Once your table is full of these papers, you start placing the next batch of papers at whatever locations - drawers, in boxes and elsewhere How to avoid this situation? Discard unwanted papers immediately.
If your filing system is not properly codified, you might never locate or recover the papers you are searching.
Filing a fortnightly sales report in the personal file of the sales man who is making that report, will make you search for that report endlessly in various files and probably when you are in a hurry to report for the meeting to discuss sales forecast and budget.
Make placement of, and access to information easy.
Separate the papers which are to be filed off from the papers which need follow-up.
Create temporary files andclosed files.
Include in your temporary files those paper needing frequent decisions and action, documents, notes, plans related to your current project, materials from diverse sources need to be read by you.
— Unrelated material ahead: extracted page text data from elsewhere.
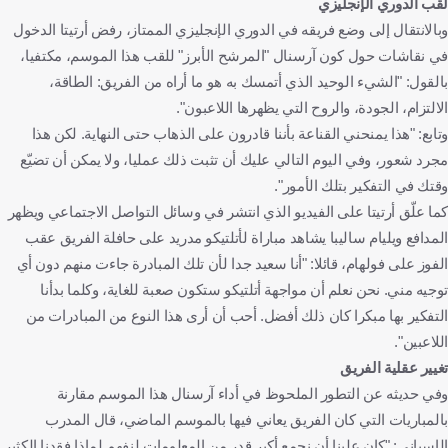
لقب الدوري الإنجليزي
وبالانتقال إلى وضع فريقه في الدوري الإنجليزي الممتاز، رفض أرتيتا الدخول
في نقاشات حول كون آرسنال "المرشح الأبرز" للقب هذا الموسم، مكتفيا،
بالقول: "الشيء الوحيد الذي أتمسك به هو ما أراه من الفريق: الطاقة،
الالتزام، الجودة، والروح التي يظهرها اللاعبون".
وتابع: "هذا يمنحني القناعة بأننا قادرون على الذهاب حتى النهاية. لكن هذا
مجرد شعور، وفي اليوم التالي عليك أن تثبت ذلك عمليا، ولا يمكن أن تضيّع
وقتك في التفكير بتلك الأمور".
كما علّق أرتيتا على الفيديو الذي انتشر في وسائل التواصل الاجتماعي ويظهر
المدافع ويليام ساليبا يشاهد مباراة لأتلتيكو مدريد على حافلة الفريق عقب
الفوز على فولهام، قائلا: "أنا سعيد جدا لأن تلك المبادرة جاءت منهم دون أي
توجيه مني. نحن نعلم أن مواجهة أتلتيكو ستكون صعبة للغاية، وكلما بدأنا
التفكير بها مبكرا كان ذلك أفضل. أحب أن أرى هذا النوع من المبادرات من
اللاعبين".
تغيير عقلية الفريق
وفي حديثه عن التطور الملحوظ في أداء آرسنال هذا الموسم مقارنة
بالمباريات التي كان الفريق يعاني فيها بالموسم الماضي، قال المدرب
الإسباني: "كان علينا أن نجمع أكبر قدر من المعلومات لنفهم لماذا فقدنا الكثير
Label your files accurately and clearly so that perusal of the title should reflect clearly the contents of the file.
Create a flowchart prior to designing your file system.
This will improve the efficiency of the system.
Control the access to the files.
Files containing sensitive information should not be placed in the common filing cabinet accessed by everybody.
Use Hotfiles - to hold 100 or more sheets for your immediate working papers.
Arrange the files properly either alphabetically, numerically (for invoices or bills using continuous running numbers) or in groups of relevant divisions and sub divisions.